▶ **Text excerpt**:
::::
As for the transfer of funds with the Canada social transfer, the provinces' situation is not improving. The cuts by the federal government have hurt very badly, especially in Quebec where the per capita shortfall in 1999-00 is $225 as opposed to $121 for Ontario and an average of $138 for Canada.

Once again, Quebec is being had. What is even worse is that the ministers and Liberal members are saying “Yes, go on, hurt us, we like that. Go after Quebec, take more money away from it than from the other provinces. Take more, we like that, we are going to stand up on our flippers and applaud like seals for the Minister of Finance, who comes from Quebec, and does it more harm than he does to all the other provinces”. This is unacceptable, it must be made known and condemned.

The annual shortfall for Quebec is $1.7 billion. The effect is dramatic. It means a shortfall of $875 million for health care, $375 million for education and $450 million for social assistance. What does it mean specifically? An additional $875 million for health care would mean the creation of over 3,000 jobs for doctors and 5,000 jobs for nurses. Why do we not have them? Because this government decided to cut health care and education.

It is interesting to compare Ontario and Quebec. Since it took office, in 1993, this government did not merely make cuts to cash transfers. It also unilaterally—they like that word, across the way—decided to change its method of calculation, at the expense of Quebec.

The Liberals respond to accusations of having sabotaged health care by saying that all the provinces suffered cuts, this in a fair manner, and that it is the fault of the sovereignist government in Quebec City if things are not going well in our province.

In fact—and everyone knows that, as I found out when I recently travelled across Canada—all the provinces suffered cuts. The only common denominator between all the provinces is the federal cuts.

As for the alleged fairness of these cuts, the federal government put in place, as early as in the 1996 budget, a mechanism “to reduce current disparities in per capita entitlement between the provinces by half by 2002-2003”.

The mechanism in question would have increased the per capita weighting from 10% in 1998-1999 to 50% in 2002-2003. But, in the 1999 budget, without a word of warning to Quebec, the federal government proposed “to completely eliminate these disparities in three years, that is by the year 2002”. This means that Quebec will absorb 50% of the cuts, when it only accounts for 25% of the country's population. This is the price to pay for federalism; this is the price to pay for not having achieved sovereignty.

The Liberal member who spoke before me talked about tax reductions. He stressed non-indexation, the fact that the government is again indexing tax tables. Let us be clear—indexing is not a real tax cut. With indexing, the taxpayer does not pay more, but he does not pay less; the effect is neutral.

We are most certainly in agreement with deindexing; we have been pushing for it for five years and it is time the government listened to us. In fact, I think that if it listened to us more often, things would improve.
::::
▶ **Task 1**:
Reproduce the speech excerpt on Quebec's transfer shortfall word for word, everything from "The Liberal member" down to "effect is neutral.".
The records below have no connection to the speech excerpt.
::::
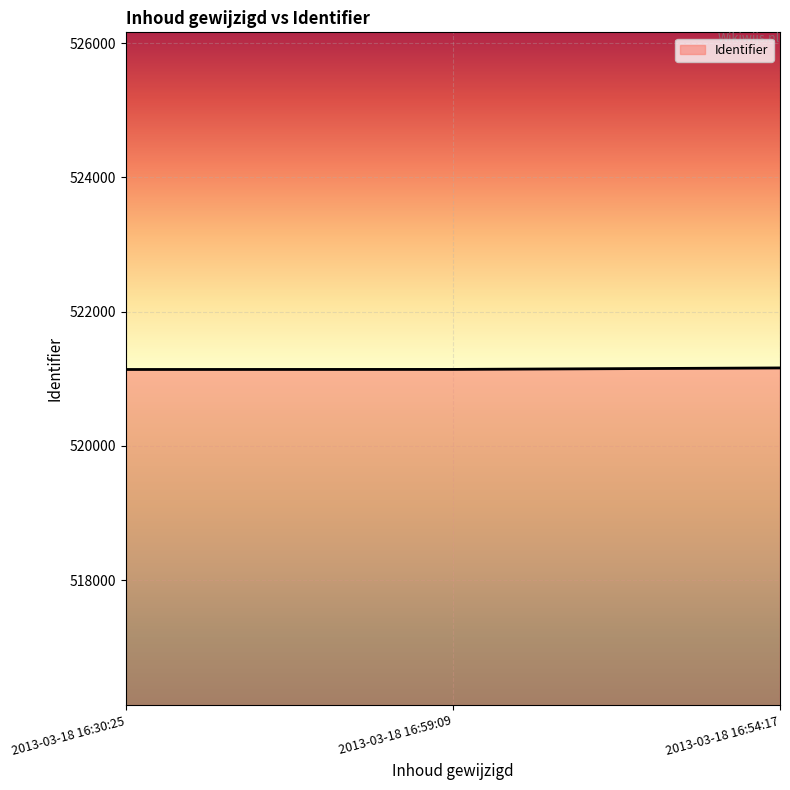

What is the average value?

521145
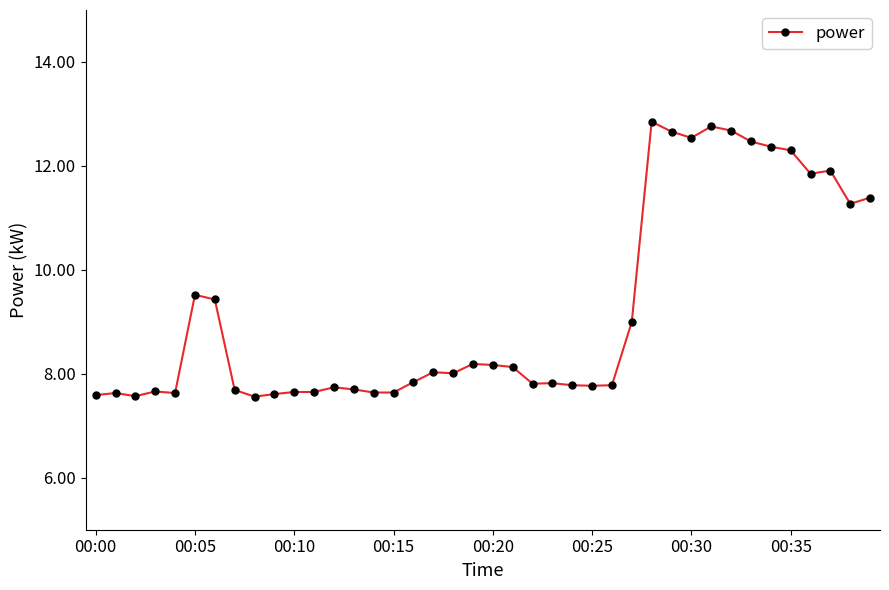

What is the smallest value displayed?

7.6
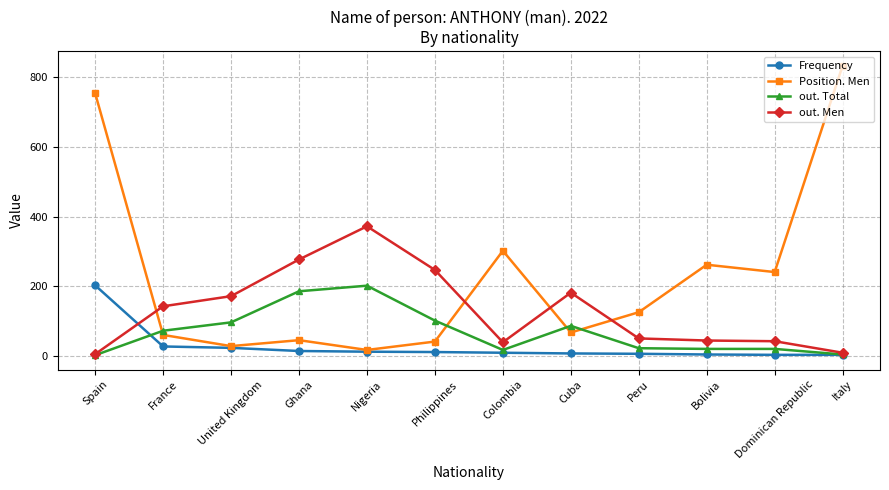

Is it true that out. Total equals 73 at France?

True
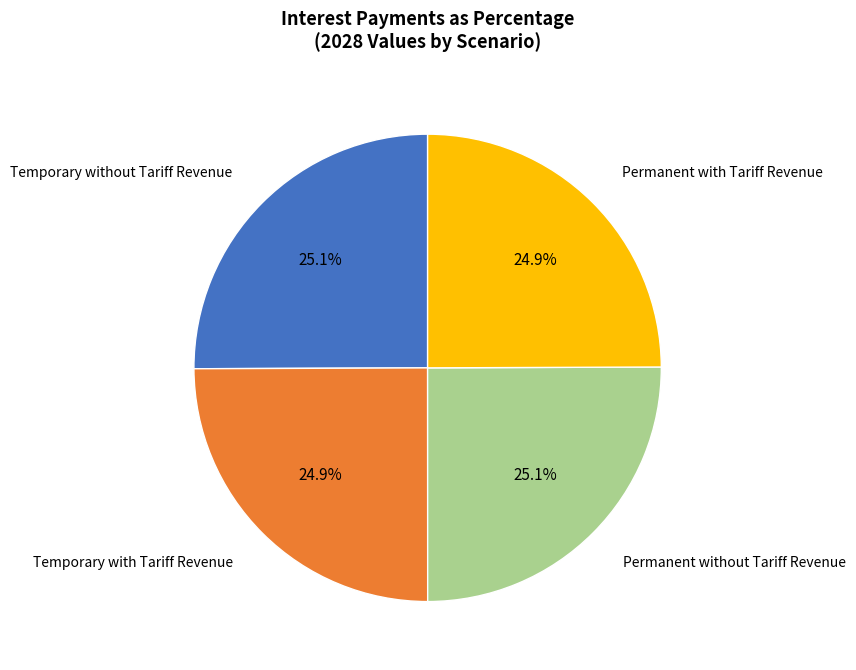

How much of the chart is everything except Temporary without Tariff Revenue?

74.9%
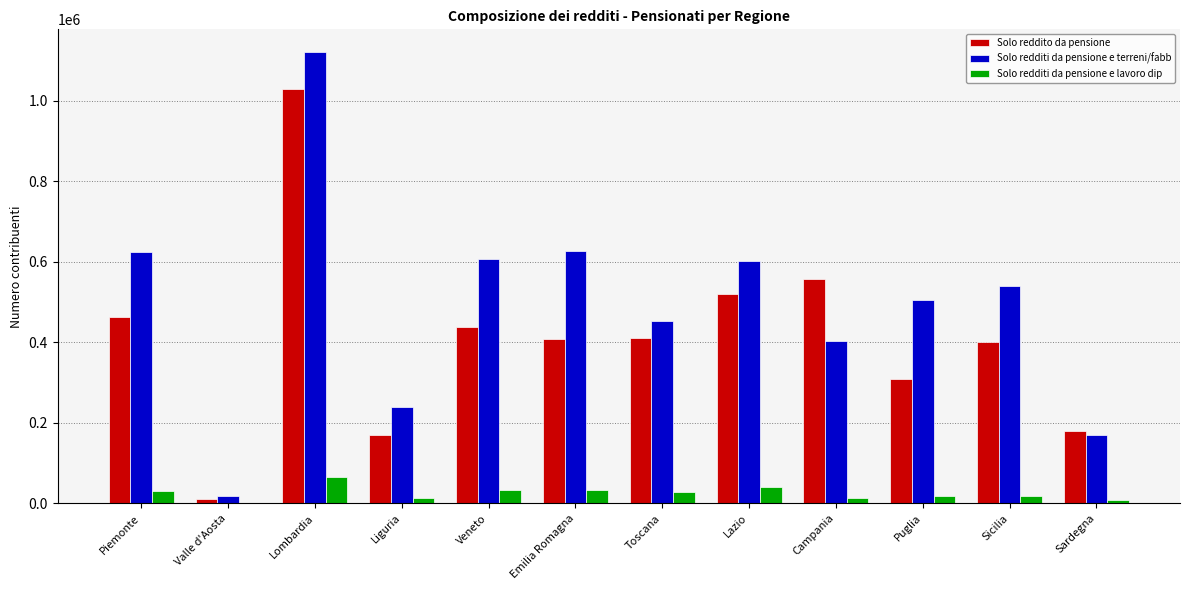

At which category does the chart reach its peak across all series?

Lombardia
::::
▶ **Task 2**:
Write out every line of the records that follow the speech excerpt exactly as they appear, leaving out the pictures.

▶ **Worked solution 1**:
The Liberal member who spoke before me talked about tax reductions. He stressed non-indexation, the fact that the government is again indexing tax tables. Let us be clear—indexing is not a real tax cut. With indexing, the taxpayer does not pay more, but he does not pay less; the effect is neutral.

▶ **Worked solution 2**:
What is the average value?

521145

What is the smallest value displayed?

7.6

Is it true that out. Total equals 73 at France?

True

How much of the chart is everything except Temporary without Tariff Revenue?

74.9%

At which category does the chart reach its peak across all series?

Lombardia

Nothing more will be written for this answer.